APEN WORDEN DOODZIEK GEMAAKT

Animal Rights bestudeert de onderzoeken van de betrokken dierproefnemers van het BPRC. Zo doet het BPRC onderzoek naar MS door penseelapen ziek te maken met stoffen die hun zenuwen aantasten. De dieren raken verlamd, blind en apathisch. Na een lange lijdensweg krijgen de apen een dodelijke injectie.

Maar liefst 137 penseelapen worden gebruikt in experimenten die tot 1 januari 2023 lopen. De proefapen worden meerdere malen per week in de buik geïnjecteerd met opiaten om de symptomen van Parkinson op te wekken. De dieren verliezen gewicht, worden apathisch en zitten trillend in hun kooi. De apen maken dagenlang ongecontroleerde bewegingen die ze niet kunnen stoppen. Hierdoor knallen ze in de hoeken van de metalen kooi waardoor ze zich kunnen verwonden. Als er een aap sterft tijdens het experiment komt het lotgenootje alleen in de kooi te zitten wat weer zorgt voor extra stress.

LANGE LIJDENSWEG

Het BPRC heeft apen-infectiemodellen opgezet waarbij gezonde resus-en java apen geïnfecteerd worden met virussen, bacteriën of parasieten zoals Zika, knokkelkoorts, vogelgriep, Corona, malaria of tuberculose. Daar bovenop worden experimentele medicijnen en vaccins op de dieren getest. De apen worden geselecteerd uit de sociale groepen en als duo in een kooi gestopt. De dieren krijgen 18 uur niets te eten voor aanvang van de operatie. Onder verdoving wordt een temperatuurmeter geïmplanteerd in de buikholte. Het infecteren kan op verschillende manieren plaatsvinden: via een operatie, ingebracht in de longen, injectie in de huid of via een inhalatiemasker. De symptomen van de infecties zijn koorts, huiduitslag, gewrichtspijn, lusteloosheid en oogontsteking. Het bestrijden van de ziekte in het lichaam kost de apen zoveel energie dat ze slecht eten. Met als gevolg gewichtsverlies en moeilijk ademhalen.

Een java-aap, die geïnfecteerd was met een griepvirus, werd dood aangetroffen in de kooi en bleek gestorven te zijn aan een ernstige longinfectie.
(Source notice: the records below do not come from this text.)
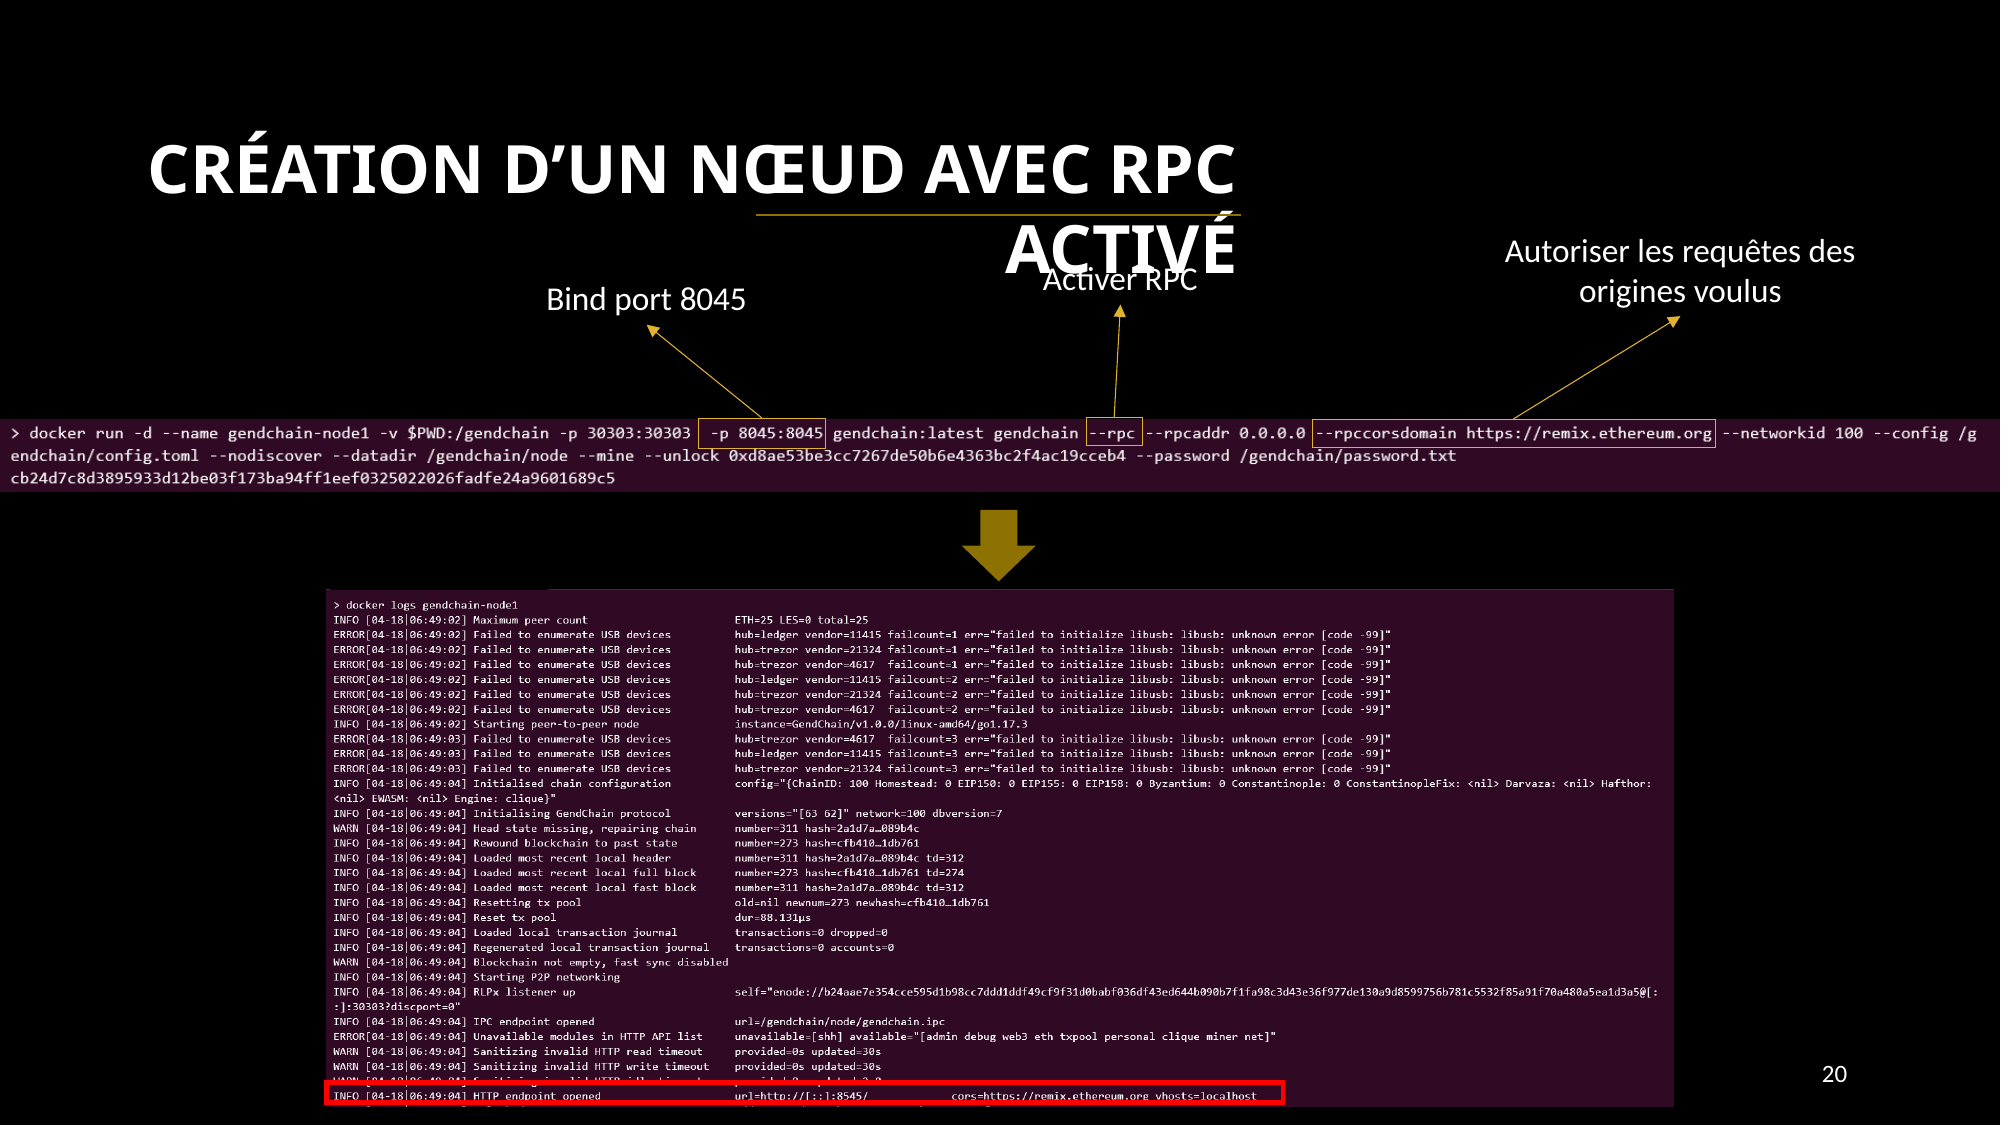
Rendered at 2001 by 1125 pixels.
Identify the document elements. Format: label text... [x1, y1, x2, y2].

text_box [959, 508, 1039, 583]
picture [326, 589, 1674, 1107]
slide_number 20 [1674, 1042, 1863, 1103]
text_box Activer RPC [929, 249, 1312, 305]
text_box Création d’un nœud avec RPC activé [0, 119, 1253, 294]
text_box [1513, 317, 1681, 419]
picture [0, 419, 2000, 492]
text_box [1114, 305, 1121, 417]
text_box Bind port 8045 [455, 270, 838, 325]
text_box Autoriser les requêtes des origines voulus [1458, 221, 1903, 317]
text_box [646, 325, 763, 419]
De apen worden regelmatig verdoofd voor bloedafname, het afnemen van monsters, het schoonspoelen van de longen, scans, huidbiopten en het wegen van het lichaamsgewicht. Tijdens deze handelingen worden de apen gedwangvoederd of krijgen ze sondevoeding om het lichaamsgewicht op peil te houden. Omdat de apen zo vaak verdoofd worden voor de vele handelingen verkeren zij vaak in een staat van desoriëntatie, sufheid en misselijkheid.

De duur van de experimenten variëren, afhankelijk van de testopzet, van een aantal weken tot wel 20 weken. Een deel van de dieren wordt na afloop gedood om de weefsels en organen te bestuderen. De overige dieren worden na een rustperiode ingezet in een nieuw experiment.

LOMP EN GEVOELLOOS

De undercoverbeelden die gemaakt zijn in het BPRC tonen aan hoe lomp en gevoelloos de medewerkers omspringen met de apen. Op de beelden is te zien hoe apen worden afgemaakt voor het oog van andere apen die doodsbang zitten opgesloten in hun krappe kooien.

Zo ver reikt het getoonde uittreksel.